§ CONSIGNES
(a) Transcrivez fidèlement le passage du texte de l'exercice qui commence par « Un pré-rapport a » et se poursuit jusqu'à « 19 novembre 2019. ».
(b) Pour chacune des affirmations suivantes, indiquez par oui ou par non si elle concorde avec le texte de l'exercice, en citant textuellement les mots qui le déterminent : (i) l'expert désigné a déposé un rapport définitif ; (ii) une assistante a été adjointe à l'expert ; (iii) un pré-rapport a été établi le 9 mai 2019.

§ TEXTE DE L'EXERCICE
################
Par jugement rendu en formation de départage le 12 décembre 2016, le conseil a dit n'y avoir plus lieu de surseoir à statuer dans l'attente de l'issue de l'enquête pénale et a ordonné une mesure d'expertise confiée à M. [K] [T] qui, ayant rencontré de graves difficultés de santé, a tardé à exécuter sa mission et ne l'a pas achevée, malgré l'adjonction d'une assistante, Mme [G], et la prorogation de délai autorisée par le juge départiteur.

Un pré-rapport a été établi le 9 mai 2019 mais par la suite, aucun rapport définitif n'a été déposé par l'expert désigné.

L'examen du litige a été fixé à l'audience du 19 novembre 2019.
################
§ DONNÉES ENREGISTRÉES
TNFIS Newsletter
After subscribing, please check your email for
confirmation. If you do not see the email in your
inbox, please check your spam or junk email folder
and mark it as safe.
################
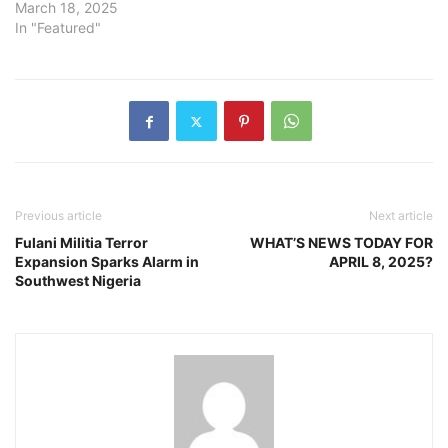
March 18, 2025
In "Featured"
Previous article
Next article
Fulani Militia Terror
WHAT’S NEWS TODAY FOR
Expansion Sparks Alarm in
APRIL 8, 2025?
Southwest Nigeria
################
§ VOS RÉPONSES
(a)
Un pré-rapport a été établi le 9 mai 2019 mais par la suite, aucun rapport définitif n'a été déposé par l'expert désigné.

L'examen du litige a été fixé à l'audience du 19 novembre 2019.

(b)
(i) Non : « aucun rapport définitif n'a été déposé par l'expert désigné ».
(ii) Oui : « malgré l'adjonction d'une assistante, Mme [G] ».
(iii) Oui : « Un pré-rapport a été établi le 9 mai 2019 ».